# Home Job



## Bazooka-Joe (Dec 31, 2010)

went to look at a house today, was a home job and let me tell ya the whole place needs a skim, Big time










any of you guys see houses like that where everywall needs to be redone


----------



## mudslingr (Jul 18, 2010)

Yep !$$$$ Makes you wonder why they didn't call a plaster guy sometimes . Good luck !


----------



## boco (Oct 29, 2010)

18" roller and magic trowel. I sometimes run a porter cable with 100 grit first. Prime any trouble spots with Binz or white pigmented shellac. Caulk all coners after prime. I also like to use painters tape for trim and baseboard. If the floors are installed just bite the bullet and use 4' felt paper around perimeter. Fill in middle with tarps or plastic.

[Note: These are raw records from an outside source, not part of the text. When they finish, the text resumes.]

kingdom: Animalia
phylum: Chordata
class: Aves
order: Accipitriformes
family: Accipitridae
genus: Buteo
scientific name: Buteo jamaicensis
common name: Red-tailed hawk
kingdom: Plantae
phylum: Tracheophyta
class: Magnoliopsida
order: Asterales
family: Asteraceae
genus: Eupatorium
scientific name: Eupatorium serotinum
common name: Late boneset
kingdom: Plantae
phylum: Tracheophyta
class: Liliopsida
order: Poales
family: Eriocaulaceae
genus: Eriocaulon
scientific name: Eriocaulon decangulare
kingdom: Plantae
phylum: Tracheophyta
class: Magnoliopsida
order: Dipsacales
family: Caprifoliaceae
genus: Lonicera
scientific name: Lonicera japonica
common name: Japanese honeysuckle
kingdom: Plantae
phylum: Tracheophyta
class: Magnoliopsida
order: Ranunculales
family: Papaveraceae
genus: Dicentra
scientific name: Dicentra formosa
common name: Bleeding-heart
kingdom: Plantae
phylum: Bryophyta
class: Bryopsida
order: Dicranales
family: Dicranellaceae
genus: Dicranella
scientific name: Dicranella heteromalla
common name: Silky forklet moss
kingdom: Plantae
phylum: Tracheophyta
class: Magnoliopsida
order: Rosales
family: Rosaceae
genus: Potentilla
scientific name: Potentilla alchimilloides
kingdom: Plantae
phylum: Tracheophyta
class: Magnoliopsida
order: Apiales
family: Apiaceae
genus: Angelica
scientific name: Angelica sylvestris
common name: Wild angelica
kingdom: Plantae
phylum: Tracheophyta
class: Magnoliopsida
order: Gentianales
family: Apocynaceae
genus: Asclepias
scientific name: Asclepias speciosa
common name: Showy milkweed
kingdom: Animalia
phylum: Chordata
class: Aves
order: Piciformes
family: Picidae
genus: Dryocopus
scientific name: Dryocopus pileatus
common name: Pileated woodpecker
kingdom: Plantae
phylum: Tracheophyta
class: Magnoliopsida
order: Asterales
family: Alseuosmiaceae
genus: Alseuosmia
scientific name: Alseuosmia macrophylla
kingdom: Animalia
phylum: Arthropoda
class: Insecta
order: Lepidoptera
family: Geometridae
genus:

Make sure painter uses quality products.


----------



## 2buckcanuck (Jul 9, 2010)

Bazooka-Joe said:


> any of you guys see houses like that where everywall needs to be redone


Yep, I'm staring at one right now, as I sit at my PC:whistling2:

You know what they say, "the shoe makers kids, go bare foot":thumbsup:


----------



## spacklinfool (Sep 23, 2011)

Bazooka-Joe said:


> went to look at a house today, was a home job and let me tell ya the whole place needs a skim, Big time
> 
> 
> 
> ...


Yes, I recently had to put super crack stop on all the walls in an old house..It had spider cracks all over the walls...then skimmed heavily over that..the super crack stop works great, but costly..thankfully the ho bought materials..


----------